- ASSIGNMENT -
Your result will be the set of lines with "index", copied from the material below.

━━ DATASET EXTRACT

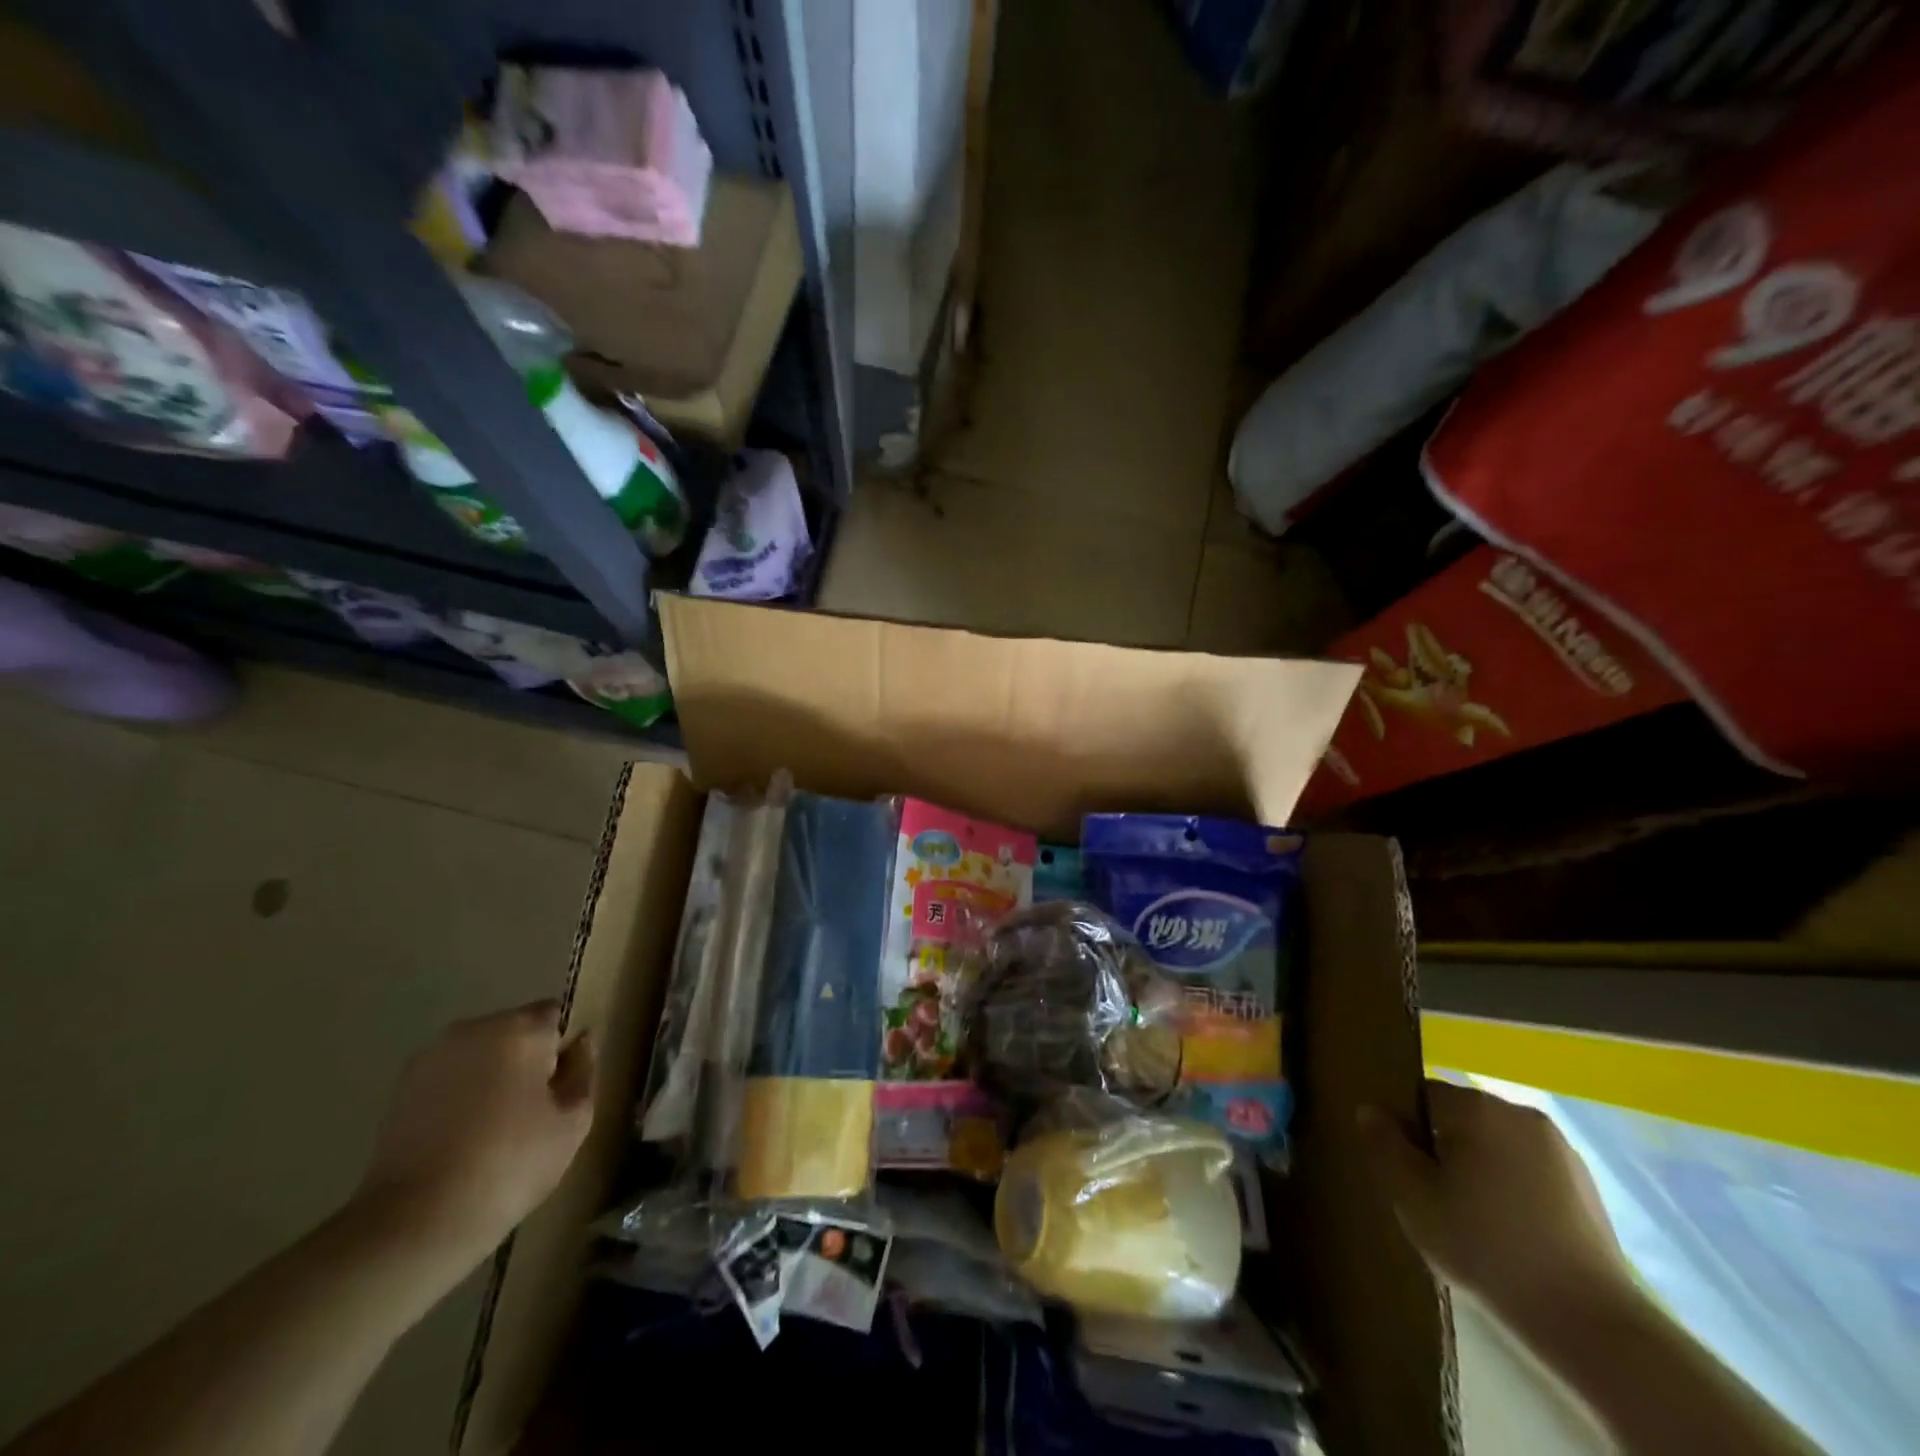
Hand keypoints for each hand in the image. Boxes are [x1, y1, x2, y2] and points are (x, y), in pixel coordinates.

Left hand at [352, 1002, 594, 1263]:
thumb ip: (583, 1071)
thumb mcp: (573, 1122)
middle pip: (516, 1030)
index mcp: (520, 1029)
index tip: (561, 1087)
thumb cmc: (511, 1165)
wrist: (415, 1223)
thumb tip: (579, 1044)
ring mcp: (432, 1057)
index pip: (556, 1015)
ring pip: (481, 1054)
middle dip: (527, 1059)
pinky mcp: (401, 1089)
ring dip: (492, 1075)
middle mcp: (474, 1029)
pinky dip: (461, 1095)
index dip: (563, 1049)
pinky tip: (462, 1137)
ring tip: (494, 1126)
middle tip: (532, 1110)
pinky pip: (450, 1077)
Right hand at [1358, 1079, 1629, 1323]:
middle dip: (1444, 1149)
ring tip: (1476, 1221)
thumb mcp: (1412, 1197)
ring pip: (1496, 1145)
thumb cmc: (1486, 1247)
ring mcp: (1560, 1149)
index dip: (1407, 1130)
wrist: (1590, 1322)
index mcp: (1475, 1107)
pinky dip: (1514, 1190)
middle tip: (1436, 1200)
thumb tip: (1371, 1110)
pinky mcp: (1587, 1186)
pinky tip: (1513, 1233)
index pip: (1421, 1096)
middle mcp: (1518, 1113)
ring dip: (1480, 1169)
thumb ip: (1384, 1145)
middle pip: (1460, 1118)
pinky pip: (1530, 1170)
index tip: (1407, 1172)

━━━━

- RESULT FOR THIS EXERCISE -
index mcp: (520, 1029)
index tip: (561, 1087)
index pip: (556, 1015)
index dip: (563, 1049)
index dip: (1407, 1130)
index mcp: (1475, 1107)
index pip: (1421, 1096)
index tip: (1407, 1172)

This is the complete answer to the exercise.